Hamlet in Dorset, England

East Lulworth is a village and civil parish nine miles east of Dorchester, near Lulworth Cove, in the county of Dorset, England. The village, which consists of 17th-century thatched cottages, is dominated by the barracks of the Royal Armoured Corps Gunnery School who use a portion of the Purbeck Hills as a gunnery range. The parish population recorded at the 2021 census was 241.

An area east of the village is known as Whiteway.

The nearby Lulworth Estate grounds contain the first Roman Catholic chapel to be built after the Protestant Reformation. It was designed in 1786 by John Tasker in the form of a Greek mausoleum at a cost of £2,380 and was the private chapel of the recusant Weld family. The Weld-Blundell family, formerly owners of the estate, were descendants of the Welds.

The Church of England parish church is dedicated to St. Andrew. Only the perpendicular tower and octagonal font are original from the medieval building; the rest of the church was rebuilt in 1864 to designs of John Hicks, who also designed East Holme church. The church is a Grade II* listed building.
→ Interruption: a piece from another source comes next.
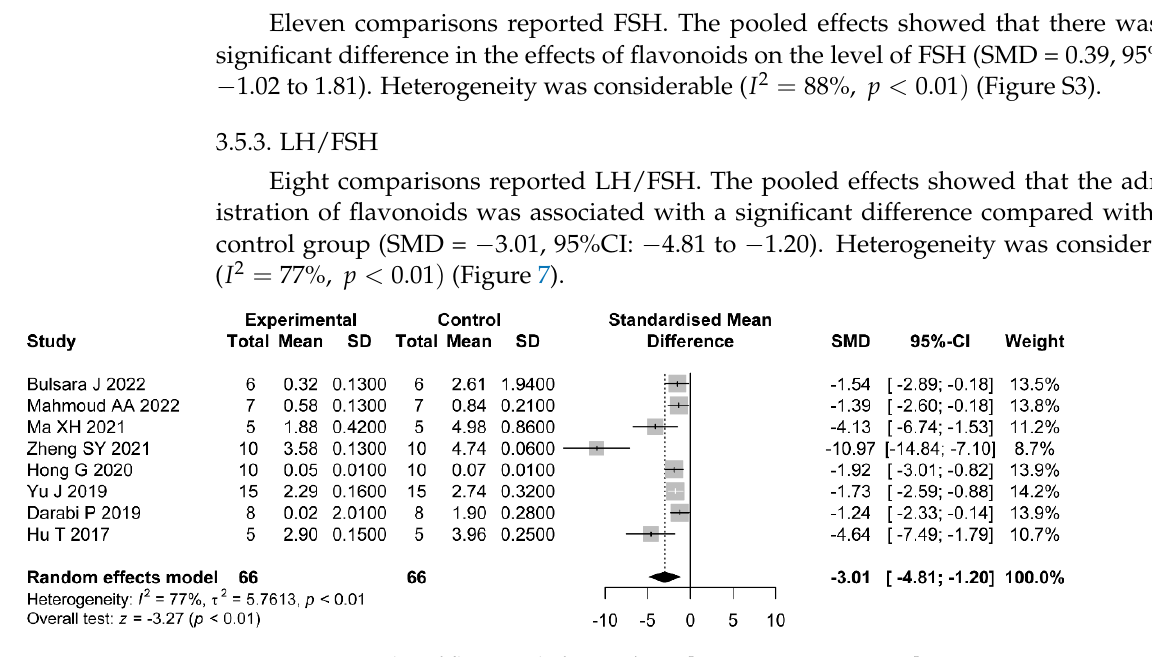
Figure 6. Forest plot of flavonoids for LH.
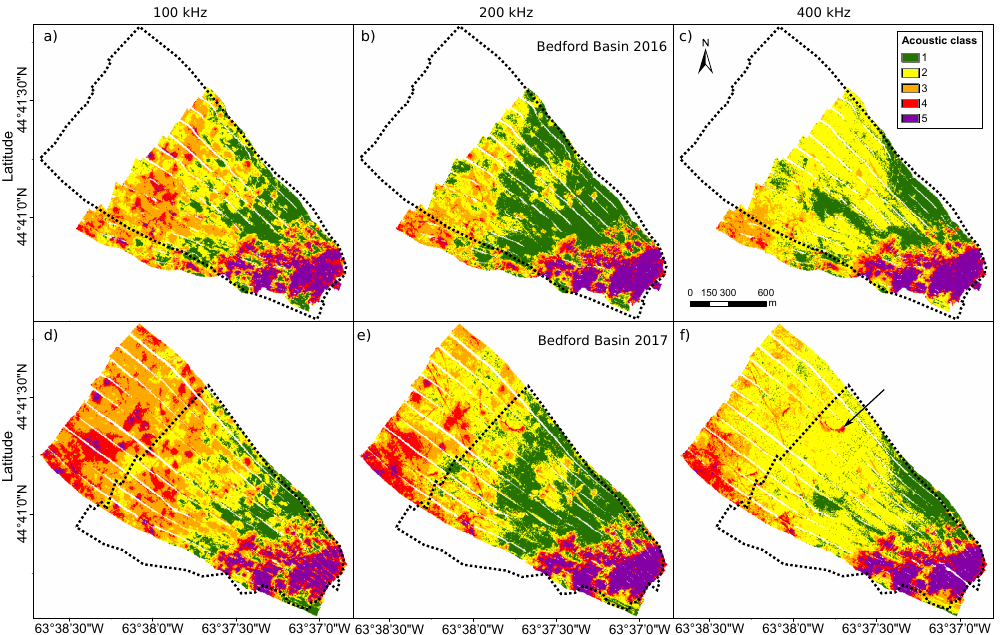
Figure 8. Acoustic classification maps of the Bedford Basin in 2016 and 2017 at ( a , d ) 100, ( b , e ) 200, and ( c , f ) 400 kHz. The spatial resolution is 5m by 5m. White spots indicate no data caused by neglected backscatter data at nadir. The arrow indicates a feature which is only present in the 200 and 400kHz AC maps of 2017. The dashed line represents the different survey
Henry Rolls (1803–1877) was a shoemaker who taught himself to read and write. He kept a journal of the main happenings of village life from 1824 until 1877. After Henry's death, his son George Rolls (1846–1929) continued the journal, covering the period from 1877 to 1928. George's daughter Agnes Mary Rolls (1879–1961) took over responsibility for the journal from 1929 to 1955.